Data

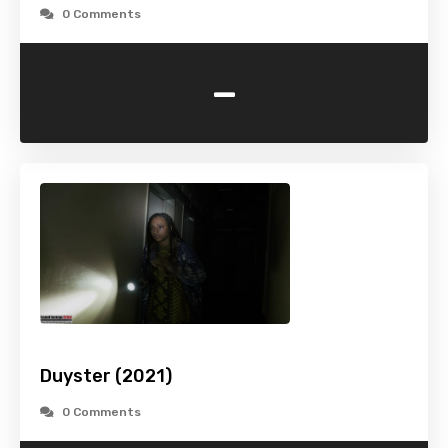
0 Comments
-
Duyster (2021)
0 Comments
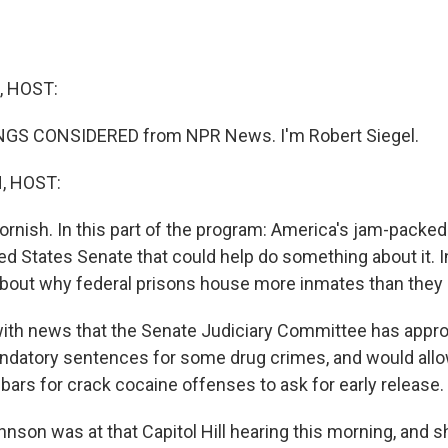
, HOST:
INGS CONSIDERED from NPR News. I'm Robert Siegel.
, HOST:
ornish. In this part of the program: America's jam-packed
ted States Senate that could help do something about it. 
t about why federal prisons house more inmates than they
 with news that the Senate Judiciary Committee has approv
ndatory sentences for some drug crimes, and would all
bars for crack cocaine offenses to ask for early release.
nson was at that Capitol Hill hearing this morning, and 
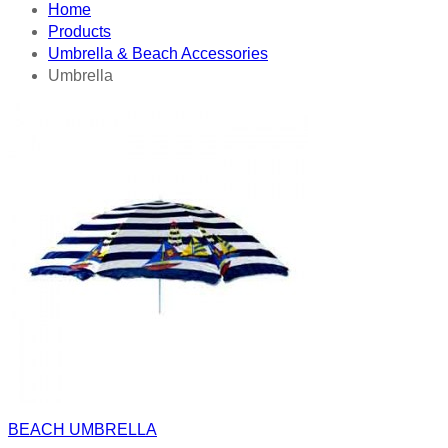
Home
Products
Umbrella & Beach Accessories
Umbrella
BEACH UMBRELLA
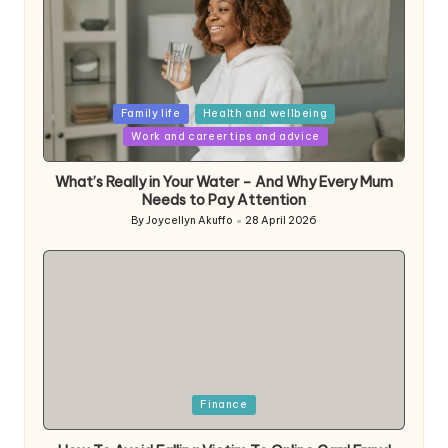
Posted
Family life
Health and wellbeing
in
Work and career tips and advice
What’s Really in Your Water – And Why Every Mum
Needs to Pay Attention
By
Joycellyn Akuffo
28 April 2026
Posted
by
Posted
Finance
in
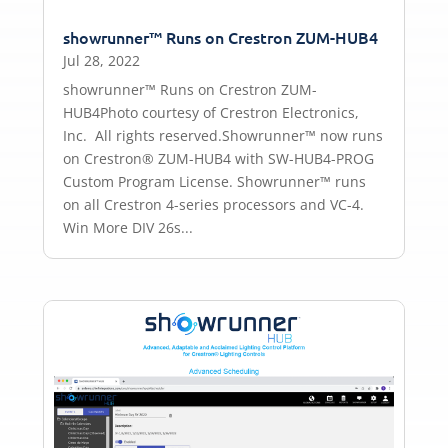
showrunner™ Runs on Crestron ZUM-HUB4
Jul 28, 2022
showrunner™ Runs on Crestron ZUM-
HUB4Photo courtesy of Crestron Electronics,
Inc. All rights reserved.Showrunner™ now runs
on Crestron® ZUM-HUB4 with SW-HUB4-PROG
Custom Program License. Showrunner™ runs
on all Crestron 4-series processors and VC-4.
Win More DIV 26s...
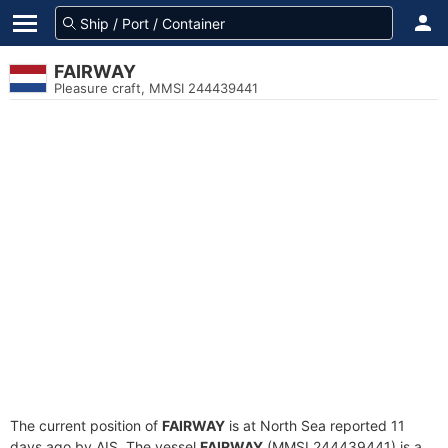
FAIRWAY
Pleasure craft, MMSI 244439441
The current position of
FAIRWAY
is at North Sea reported 11
days ago by AIS. The vessel
FAIRWAY
(MMSI 244439441) is a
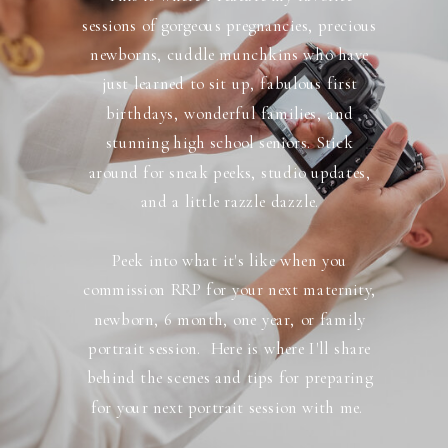
sessions of gorgeous pregnancies, precious
newborns, cuddle munchkins who have
just learned to sit up, fabulous first
birthdays, wonderful families, and
stunning high school seniors. Stick
around for sneak peeks, studio updates,
and a little razzle dazzle.
Peek into what it's like when you
commission RRP for your next maternity,
newborn, 6 month, one year, or family
portrait session. Here is where I'll share
behind the scenes and tips for preparing
for your next portrait session with me.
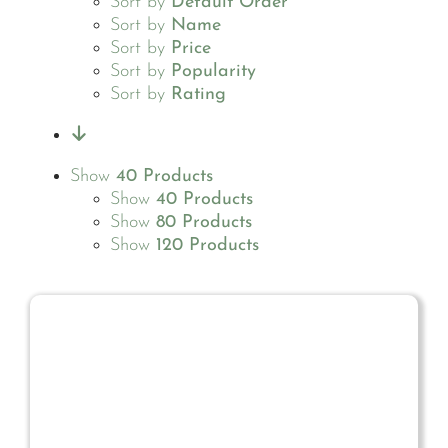
Sort by
Default Order
Sort by
Name
Sort by
Price
Sort by
Popularity
Sort by
Rating
Show
40 Products
Show
40 Products
Show
80 Products
Show
120 Products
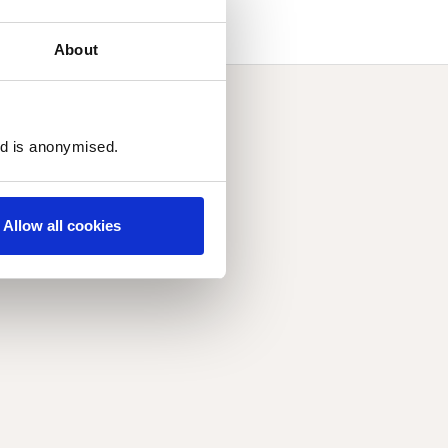
About
ed is anonymised.
Allow all cookies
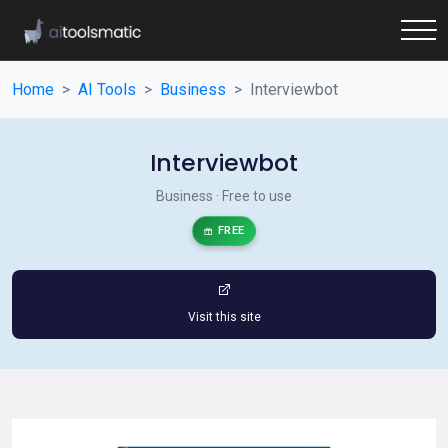
Home
AI Tools
Business
Interviewbot
Interviewbot
Business · Free to use
FREE
Visit this site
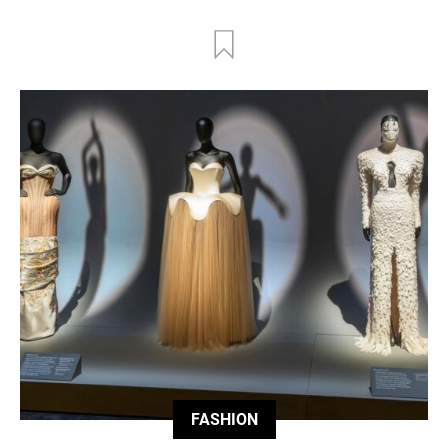
FASHION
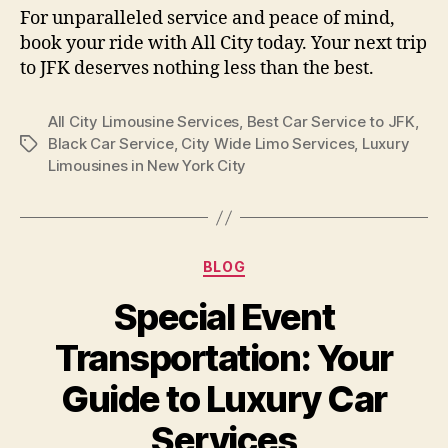
For unparalleled service and peace of mind,
book your ride with All City today. Your next trip
to JFK deserves nothing less than the best.
All City Limousine Services
,
Best Car Service to JFK
,
Black Car Service
,
City Wide Limo Services
,
Luxury
Limousines in New York City
BLOG
Special Event
Transportation: Your
Guide to Luxury Car
Services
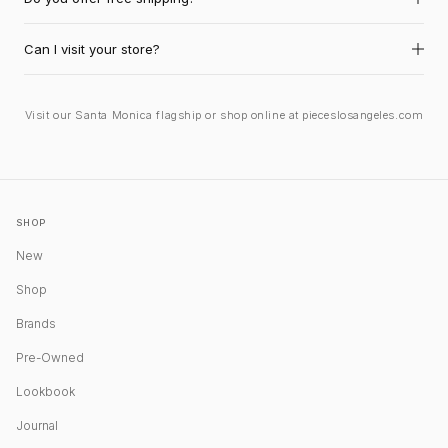
Can I visit your store?
Visit our Santa Monica flagship or shop online at pieceslosangeles.com
SHOP
New
Shop
Brands
Pre-Owned
Lookbook
Journal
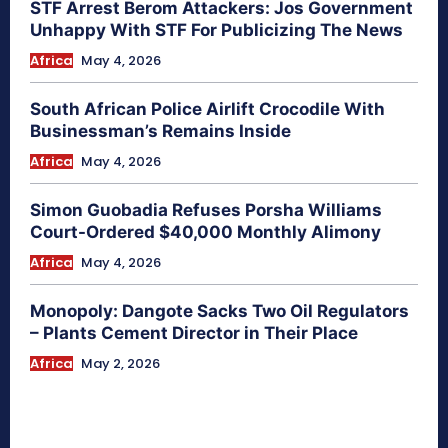
STF Arrest Berom Attackers: Jos Government
Unhappy With STF For Publicizing The News
Africa
May 4, 2026
South African Police Airlift Crocodile With
Businessman’s Remains Inside
Africa
May 4, 2026
Simon Guobadia Refuses Porsha Williams
Court-Ordered $40,000 Monthly Alimony
Africa
May 4, 2026
Monopoly: Dangote Sacks Two Oil Regulators
– Plants Cement Director in Their Place
Africa
May 2, 2026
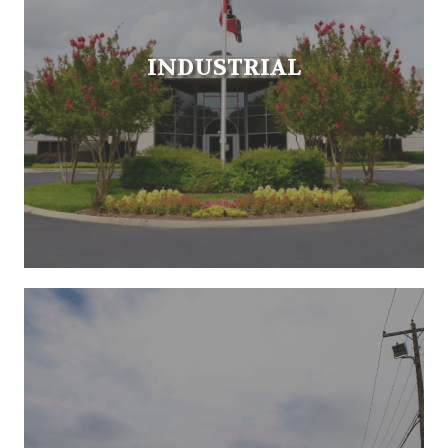
INDUSTRIAL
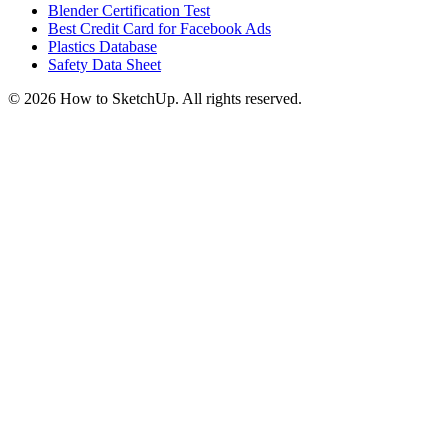
Blender Certification Test
Best Credit Card for Facebook Ads
Plastics Database
Safety Data Sheet
©
2026
How to SketchUp. All rights reserved.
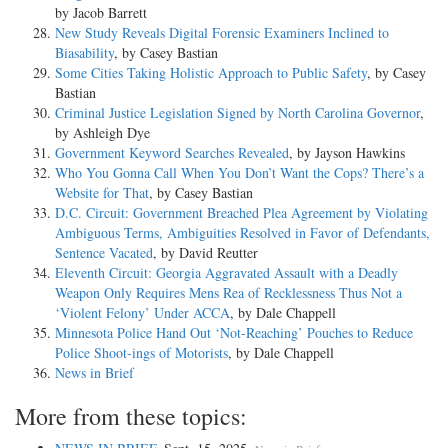
by Jacob Barrett
New Study Reveals Digital Forensic Examiners Inclined to
Biasability
, by Casey Bastian
Some Cities Taking Holistic Approach to Public Safety
, by Casey
Bastian
Criminal Justice Legislation Signed by North Carolina Governor
,
by Ashleigh Dye
Government Keyword Searches Revealed
, by Jayson Hawkins
Who You Gonna Call When You Don’t Want the Cops? There’s a
Website for That
, by Casey Bastian
D.C. Circuit: Government Breached Plea Agreement by Violating
Ambiguous Terms, Ambiguities Resolved in Favor of Defendants,
Sentence Vacated
, by David Reutter
Eleventh Circuit: Georgia Aggravated Assault with a Deadly
Weapon Only Requires Mens Rea of Recklessness Thus Not a
‘Violent Felony’ Under ACCA
, by Dale Chappell
Minnesota Police Hand Out ‘Not-Reaching’ Pouches to Reduce
Police Shoot-ings of Motorists
, by Dale Chappell
News in Brief
More from these topics:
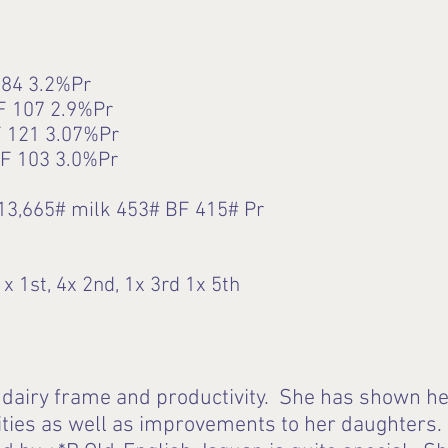
84 3.2%Pr
F 107 2.9%Pr
 121 3.07%Pr
F 103 3.0%Pr
13,665# milk 453# BF 415# Pr
x 1st, 4x 2nd, 1x 3rd 1x 5th
airy frame and productivity. She has shown her
ities as well as improvements to her daughters. 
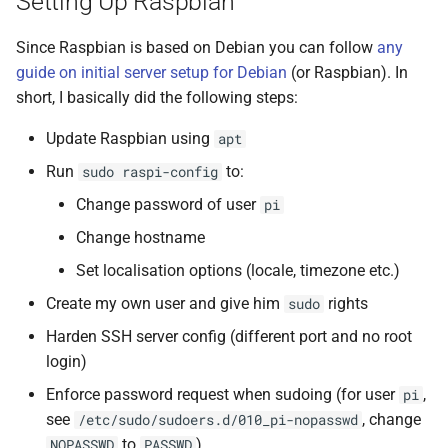
Setting Up Raspbian
Since Raspbian is based on Debian you can follow
any
guide on initial server setup for Debian
(or Raspbian). In
short, I basically did the following steps:
Update Raspbian using
apt
Run
to:
sudo raspi-config
Change password of user
pi
Change hostname
Set localisation options (locale, timezone etc.)
Create my own user and give him
rights
sudo
Harden SSH server config (different port and no root
login)
Enforce password request when sudoing (for user
,
pi
see
, change
/etc/sudo/sudoers.d/010_pi-nopasswd
to
)
NOPASSWD
PASSWD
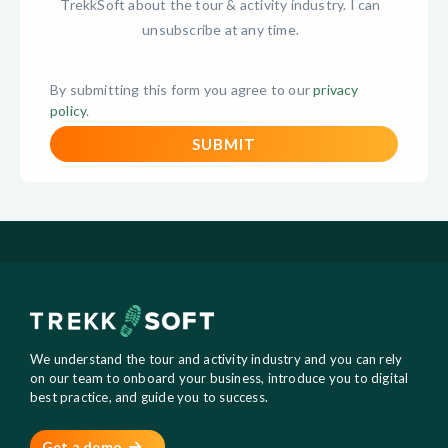
TrekkSoft about the tour & activity industry. I can
unsubscribe at any time.
By submitting this form you agree to our
privacy
policy
.
We understand the tour and activity industry and you can rely
on our team to onboard your business, introduce you to digital
best practice, and guide you to success.
Get a demo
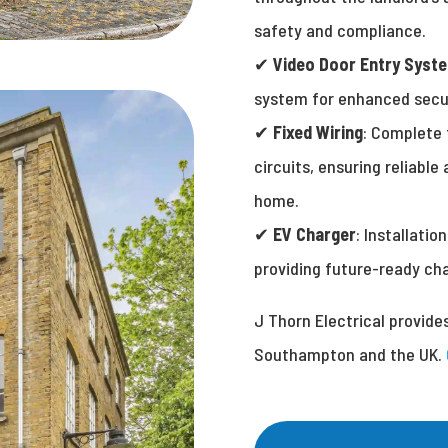
safety and compliance.
✔
Video Door Entry Syst
system for enhanced secu
✔
Fixed Wiring
: Complete 
circuits, ensuring reliable
home.
✔
EV Charger
: Installatio
providing future-ready char
J Thorn Electrical provide
Southampton and the UK.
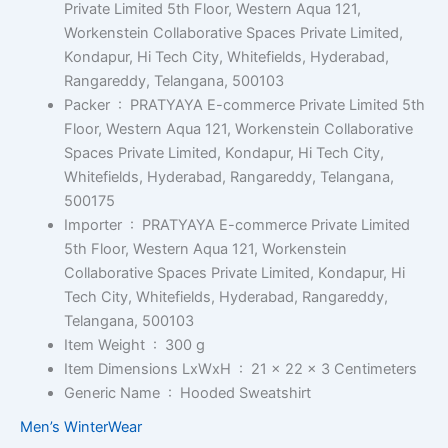
Private Limited 5th Floor, Western Aqua 121,
Workenstein Collaborative Spaces Private Limited,
Kondapur, Hi Tech City, Whitefields, Hyderabad,
Rangareddy, Telangana, 500103
Packer ‏ : ‎
PRATYAYA E-commerce Private Limited 5th
Floor, Western Aqua 121, Workenstein Collaborative
Spaces Private Limited, Kondapur, Hi Tech City,
Whitefields, Hyderabad, Rangareddy, Telangana,
500175
Importer ‏ : ‎
PRATYAYA E-commerce Private Limited
5th Floor, Western Aqua 121, Workenstein
Collaborative Spaces Private Limited, Kondapur, Hi
Tech City, Whitefields, Hyderabad, Rangareddy,
Telangana, 500103
Item Weight ‏ : ‎
300 g
Item Dimensions LxWxH ‏ : ‎
21 x 22 x 3 Centimeters
Generic Name ‏ : ‎
Hooded Sweatshirt
Men’s WinterWear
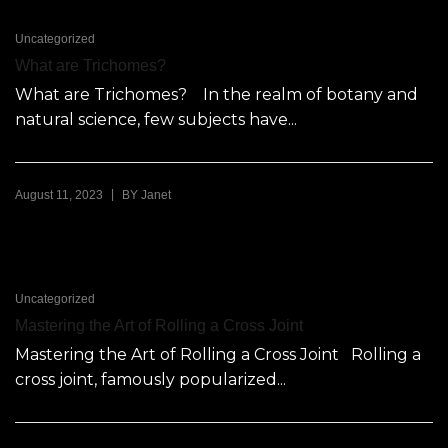
Uncategorized
What are Trichomes?
What are Trichomes? In the realm of botany and
natural science, few subjects have...
|
August 11, 2023
BY
Janet
Uncategorized
Mastering the Art of Rolling a Cross Joint
Mastering the Art of Rolling a Cross Joint Rolling a
cross joint, famously popularized...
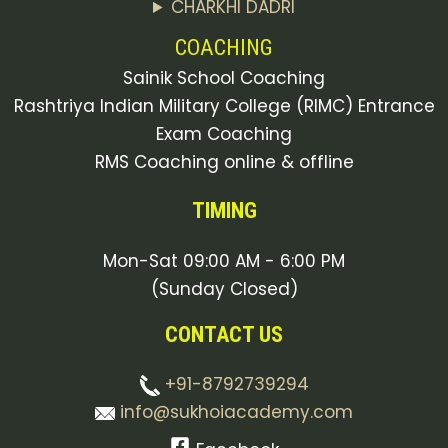
CHARKHI DADRI
COACHING
Sainik School Coaching
Rashtriya Indian Military College (RIMC) Entrance
Exam Coaching
RMS Coaching online & offline
TIMING
Mon-Sat 09:00 AM - 6:00 PM
(Sunday Closed)
CONTACT US
+91-8792739294
info@sukhoiacademy.com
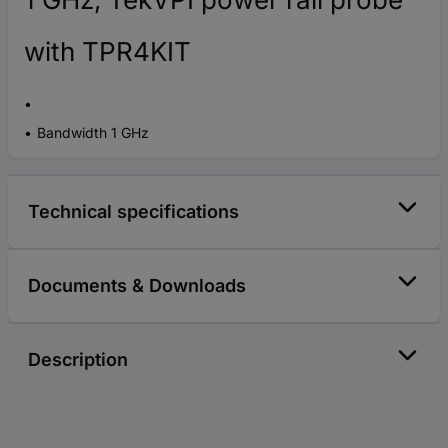
with TPR4KIT
Bandwidth 1 GHz
Technical specifications
Documents & Downloads
Description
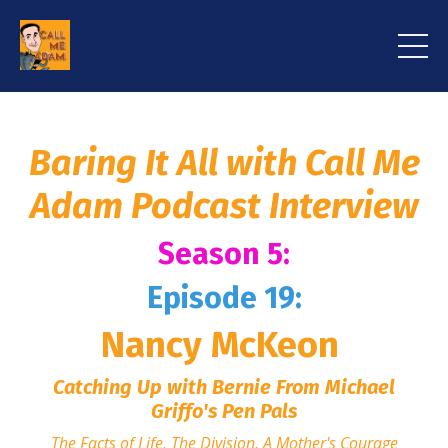
Baring It All with Call Me
Adam Podcast Interview
Season 5:
Episode 19:
Nancy McKeon
Catching Up with Bernie From Michael
Griffo's Pen Pals
The Facts of Life, The Division, A Mother's Courage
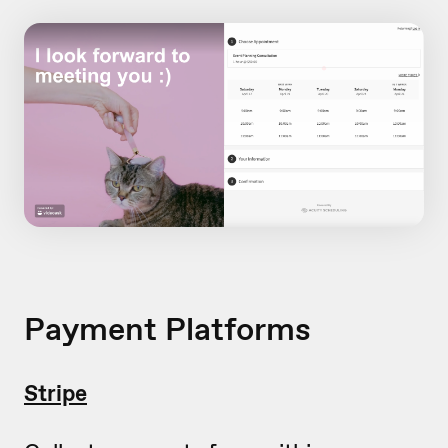
Payment Platforms
Stripe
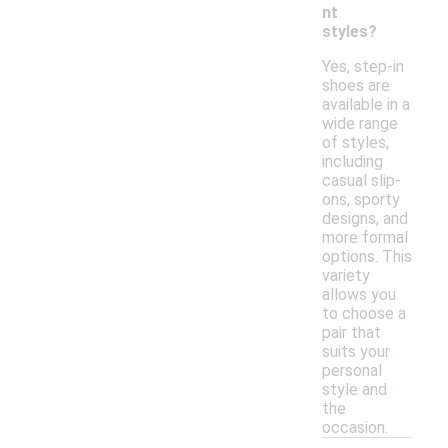
nt
styles?
Yes, step-in
shoes are
available in a
wide range
of styles,
including
casual slip-
ons, sporty
designs, and
more formal
options. This
variety
allows you
to choose a
pair that
suits your
personal
style and
the
occasion.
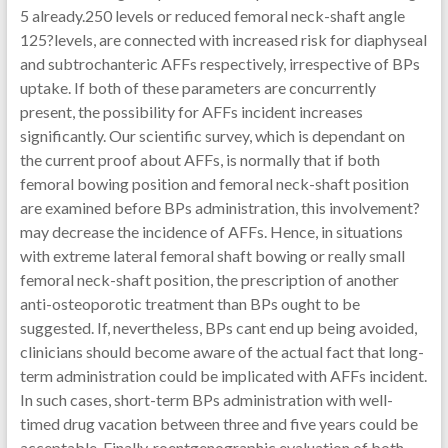
5 already.250 levels or reduced femoral neck-shaft angle
125?levels, are connected with increased risk for diaphyseal
and subtrochanteric AFFs respectively, irrespective of BPs
uptake. If both of these parameters are concurrently
present, the possibility for AFFs incident increases
significantly. Our scientific survey, which is dependant on
the current proof about AFFs, is normally that if both
femoral bowing position and femoral neck-shaft position
are examined before BPs administration, this involvement?
may decrease the incidence of AFFs. Hence, in situations
with extreme lateral femoral shaft bowing or really small
femoral neck-shaft position, the prescription of another
anti-osteoporotic treatment than BPs ought to be
suggested. If, nevertheless, BPs cant end up being avoided,
clinicians should become aware of the actual fact that long-
term administration could be implicated with AFFs incident.
In such cases, short-term BPs administration with well-
timed drug vacation between three and five years could be
acceptable. Finally, roentgenographic evaluation of both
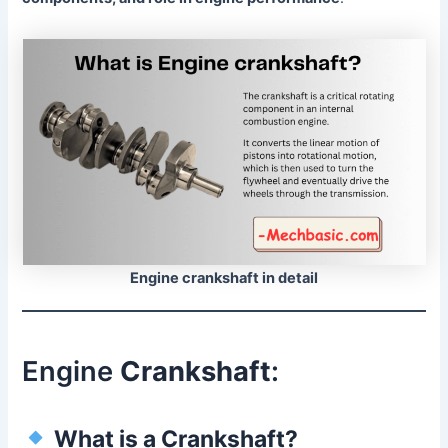
Engine crankshaft in detail
Engine
Crankshaft
:
What is a Crankshaft?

Your goal
Write out the data from its beginning through the line containing "for your next portrait session with me.", and omit the pictures.

Output below
0 Comments
-
Duyster (2021)
0 Comments
, HOST:
INGS CONSIDERED from NPR News. I'm Robert Siegel.
, HOST:
ornish. In this part of the program: America's jam-packed
ted States Senate that could help do something about it. 
t about why federal prisons house more inmates than they
 with news that the Senate Judiciary Committee has approv
ndatory sentences for some drug crimes, and would all
bars for crack cocaine offenses to ask for early release.
nson was at that Capitol Hill hearing this morning, and 
Home
Products
Umbrella & Beach Accessories
Umbrella
BEACH UMBRELLA
Posted
Family life
Health and wellbeing
in
Work and career tips and advice
What’s Really in Your Water – And Why Every Mum
Needs to Pay Attention
By
Joycellyn Akuffo
28 April 2026
Posted
by
Posted
Finance
in
showrunner™ Runs on Crestron ZUM-HUB4
Jul 28, 2022
showrunner™ Runs on Crestron ZUM-
HUB4Photo courtesy of Crestron Electronics,
Inc. All rights reserved.Showrunner™ now runs
on Crestron® ZUM-HUB4 with SW-HUB4-PROG
Custom Program License. Showrunner™ runs
on all Crestron 4-series processors and VC-4.
Win More DIV 26s...
FAIRWAY
Pleasure craft, MMSI 244439441
The current position of
FAIRWAY
is at North Sea reported 11
days ago by AIS. The vessel
FAIRWAY
(MMSI 244439441) is a
sessions of gorgeous pregnancies, precious
newborns, cuddle munchkins who have
just learned to sit up, fabulous first
birthdays, wonderful families, and
stunning high school seniors. Stick
around for sneak peeks, studio updates,
and a little razzle dazzle.
Peek into what it's like when you
commission RRP for your next maternity,
newborn, 6 month, one year, or family
portrait session. Here is where I'll share
behind the scenes and tips for preparing
for your next portrait session with me.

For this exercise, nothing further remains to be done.